═══ AVAILABLE RECORDS

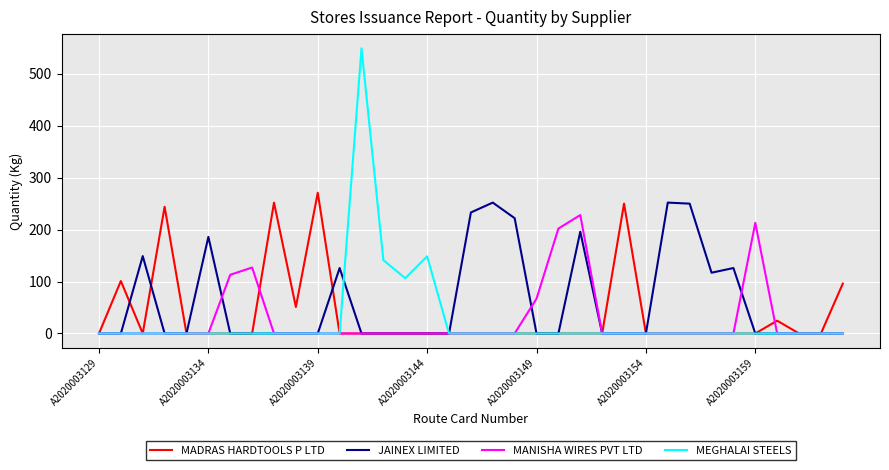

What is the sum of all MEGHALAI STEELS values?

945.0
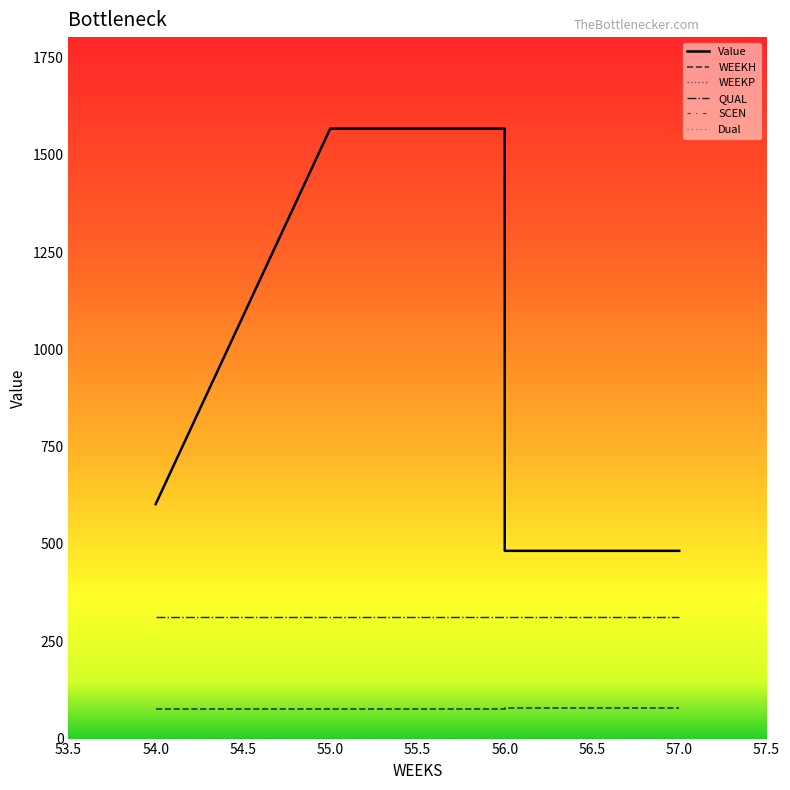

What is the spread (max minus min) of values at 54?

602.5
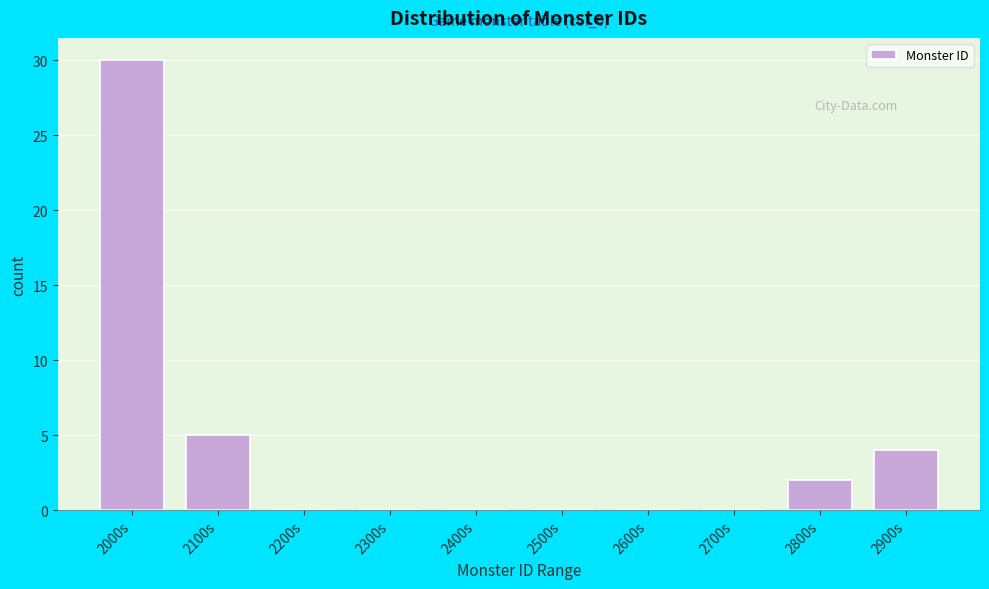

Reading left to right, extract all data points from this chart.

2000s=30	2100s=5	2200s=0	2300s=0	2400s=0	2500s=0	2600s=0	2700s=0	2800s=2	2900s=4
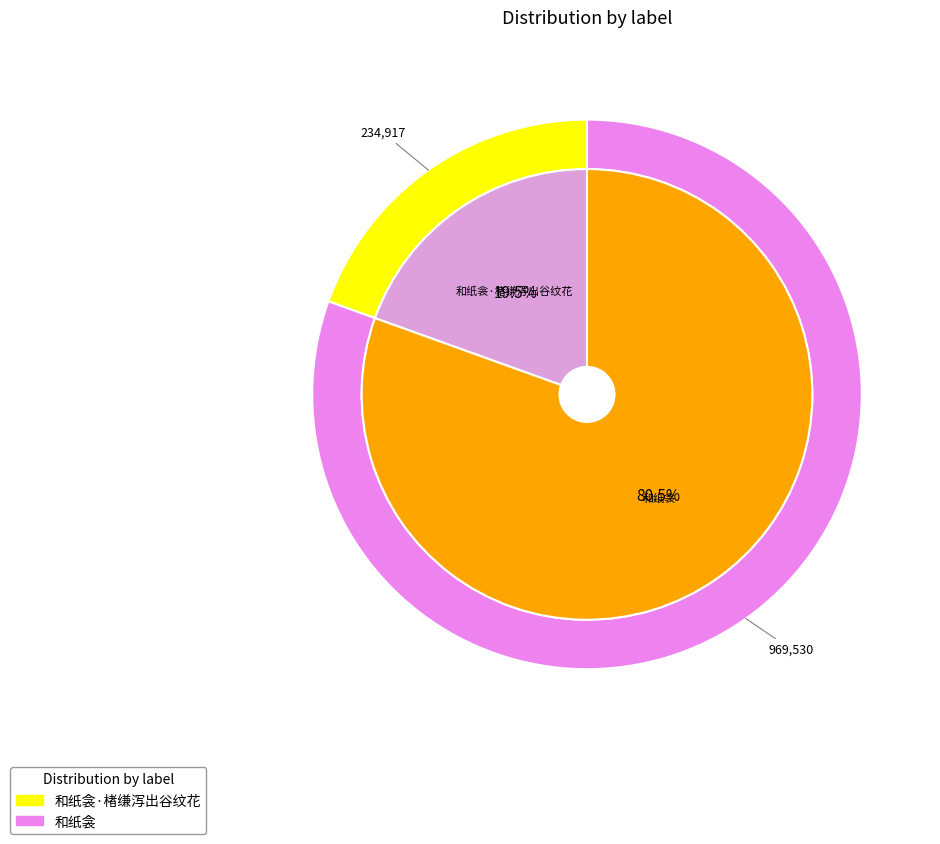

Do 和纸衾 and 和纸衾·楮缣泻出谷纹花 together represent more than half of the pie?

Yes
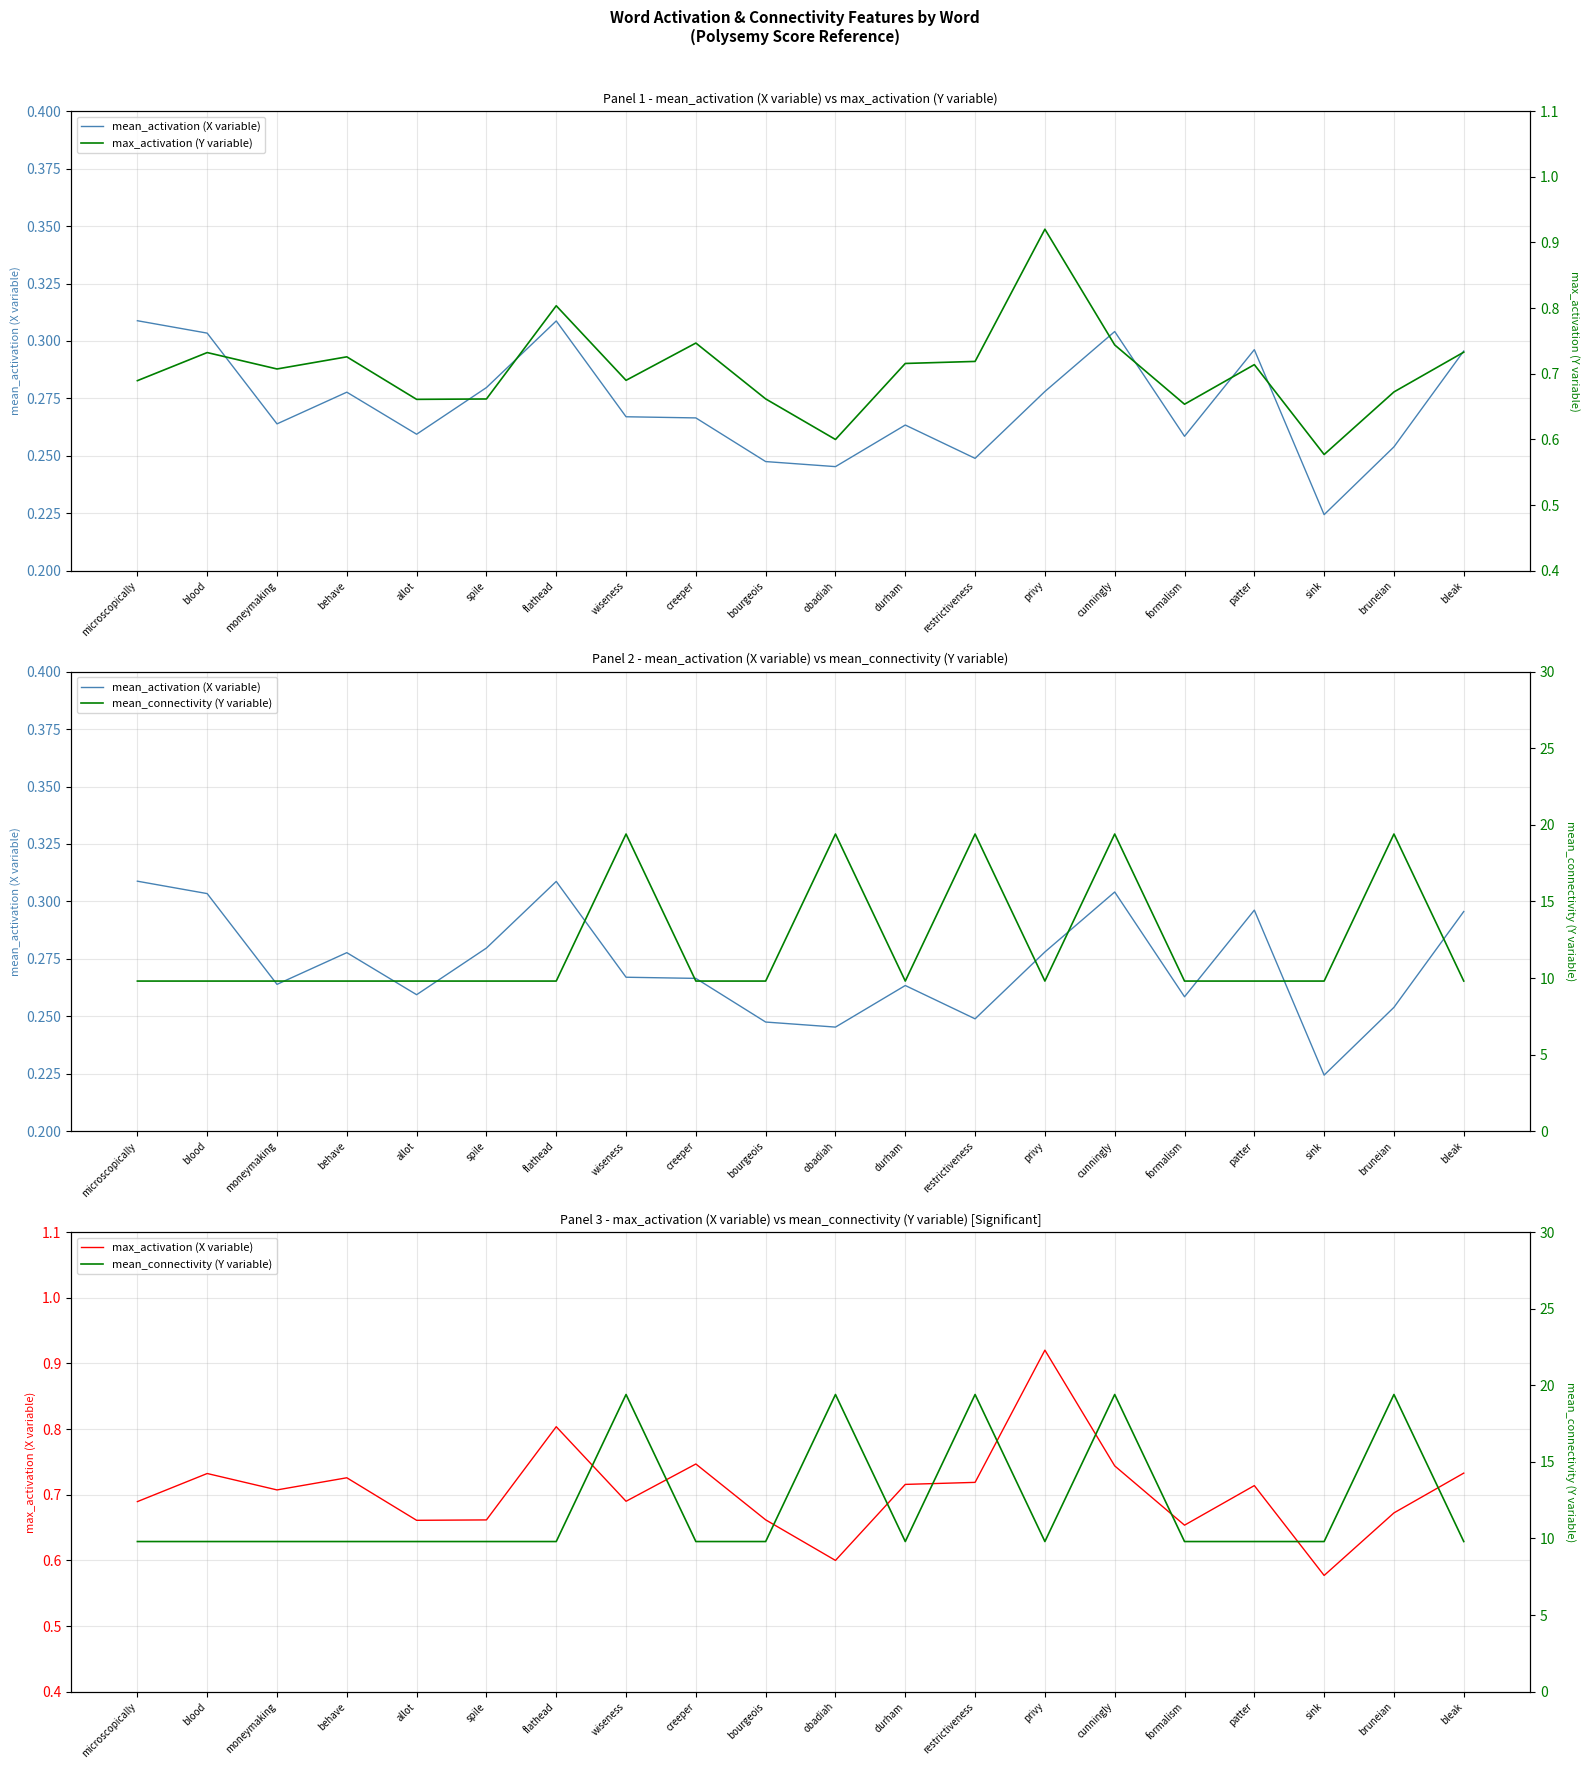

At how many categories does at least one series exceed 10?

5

══════

WORK REQUIRED
Render all the rows above as a Markdown table with the columns No. and Entry, numbering each nonblank line and putting its text beside the number. Leave out the blank lines and the pictures.

REPLY
| No. | Entry |
|---|---|
| 1 | What is the sum of all MEGHALAI STEELS values? |
| 2 | 945.0 |
| 3 | What is the spread (max minus min) of values at 54? |
| 4 | 602.5 |
| 5 | Reading left to right, extract all data points from this chart. |
| 6 | 2000s=30	2100s=5	2200s=0	2300s=0	2400s=0	2500s=0	2600s=0	2700s=0	2800s=2	2900s=4 |
| 7 | Do 和纸衾 and 和纸衾·楮缣泻出谷纹花 together represent more than half of the pie? |
| 8 | Yes |
| 9 | At how many categories does at least one series exceed 10? |
| 10 | 5 |